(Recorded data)

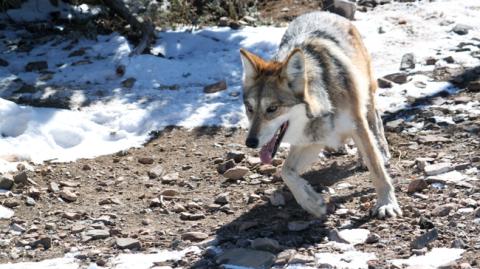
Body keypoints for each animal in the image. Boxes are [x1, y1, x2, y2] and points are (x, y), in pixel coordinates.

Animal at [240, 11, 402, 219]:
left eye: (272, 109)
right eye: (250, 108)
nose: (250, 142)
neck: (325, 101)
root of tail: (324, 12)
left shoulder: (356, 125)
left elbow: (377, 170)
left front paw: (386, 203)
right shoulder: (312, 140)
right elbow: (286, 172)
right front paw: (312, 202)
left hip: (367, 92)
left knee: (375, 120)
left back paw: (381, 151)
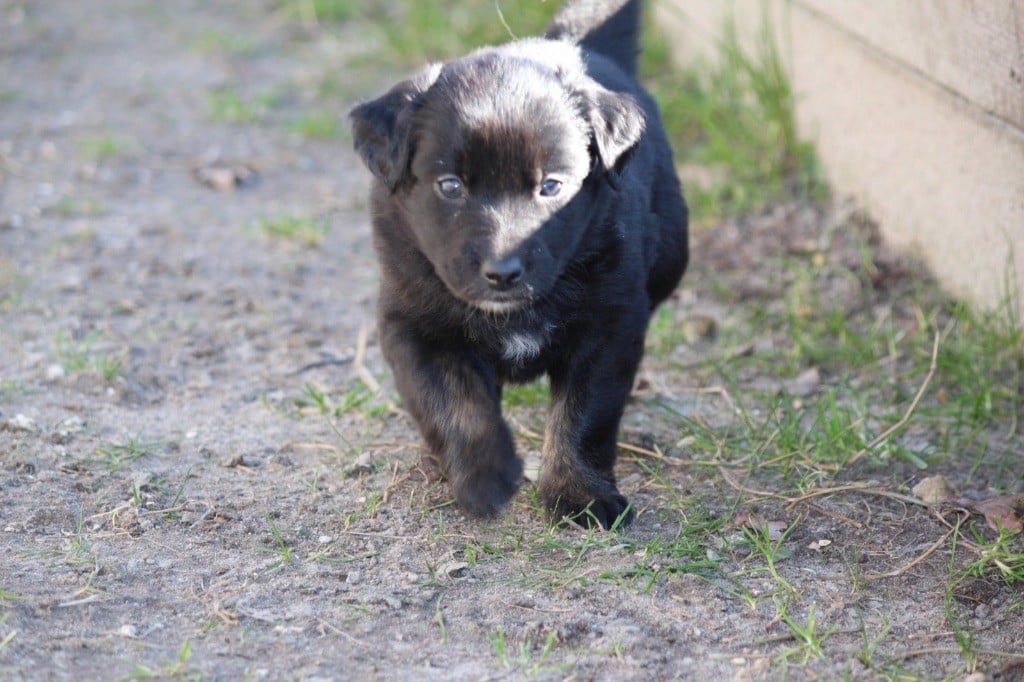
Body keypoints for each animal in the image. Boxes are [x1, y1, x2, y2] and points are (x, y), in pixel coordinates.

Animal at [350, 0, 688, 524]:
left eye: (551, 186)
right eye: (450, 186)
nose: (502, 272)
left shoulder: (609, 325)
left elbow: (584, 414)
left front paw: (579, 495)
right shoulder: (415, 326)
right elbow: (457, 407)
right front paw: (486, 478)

* * *

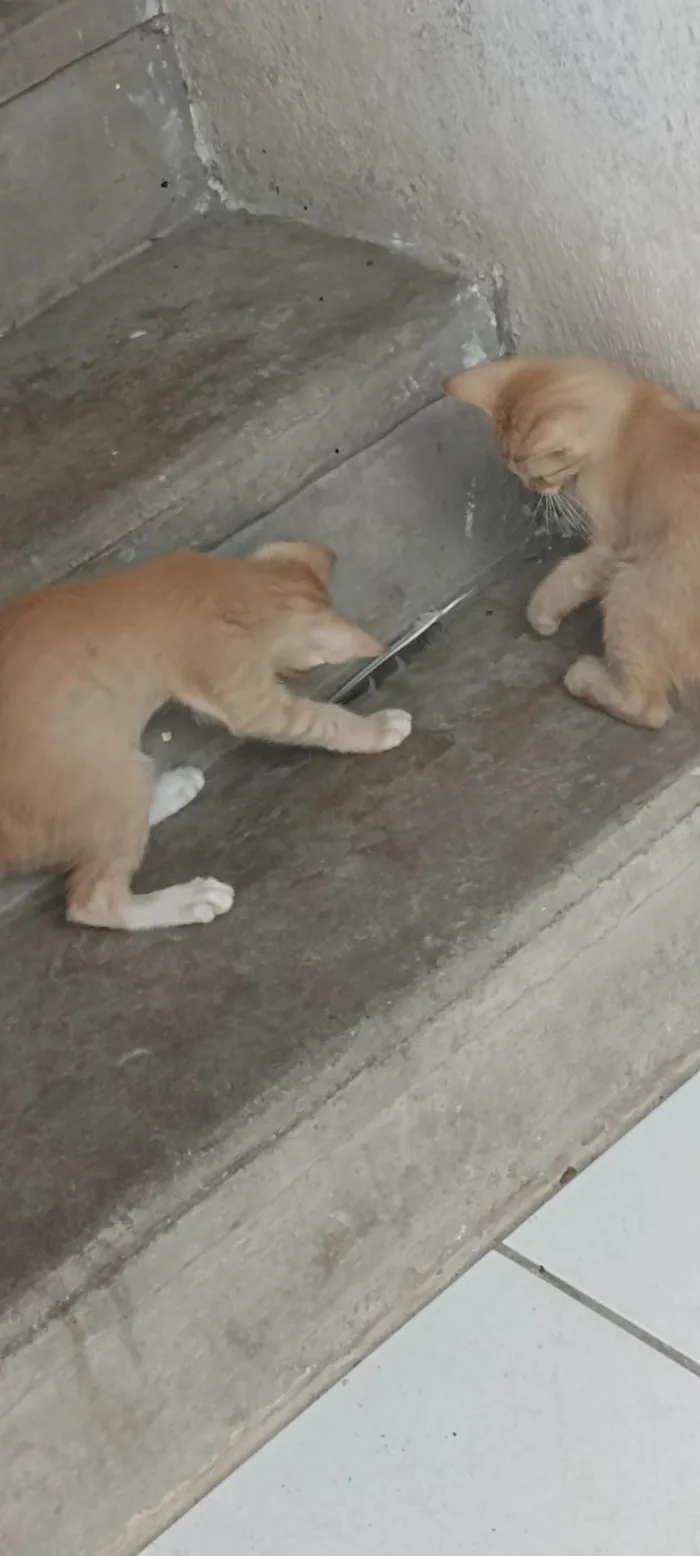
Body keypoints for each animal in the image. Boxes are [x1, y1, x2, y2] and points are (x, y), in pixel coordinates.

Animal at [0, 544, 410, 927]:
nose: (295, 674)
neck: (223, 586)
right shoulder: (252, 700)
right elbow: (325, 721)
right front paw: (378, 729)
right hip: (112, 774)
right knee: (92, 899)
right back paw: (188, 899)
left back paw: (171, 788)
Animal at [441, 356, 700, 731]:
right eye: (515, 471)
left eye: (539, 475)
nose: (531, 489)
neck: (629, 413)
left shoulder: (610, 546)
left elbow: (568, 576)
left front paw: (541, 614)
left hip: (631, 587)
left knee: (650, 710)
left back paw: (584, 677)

▶ _Assigned task_
Copy out, word for word, the part of the entries above that begins at the line with "right eye: (515, 471)" and ends at the line with "left back paw: (584, 677)", including both.

▶ _Exercise answer_
right eye: (515, 471)
left eye: (539, 475)
nose: (531, 489)
neck: (629, 413)
left shoulder: (610, 546)
left elbow: (568, 576)
left front paw: (541, 614)
left hip: (631, 587)
left knee: (650, 710)
left back paw: (584, 677)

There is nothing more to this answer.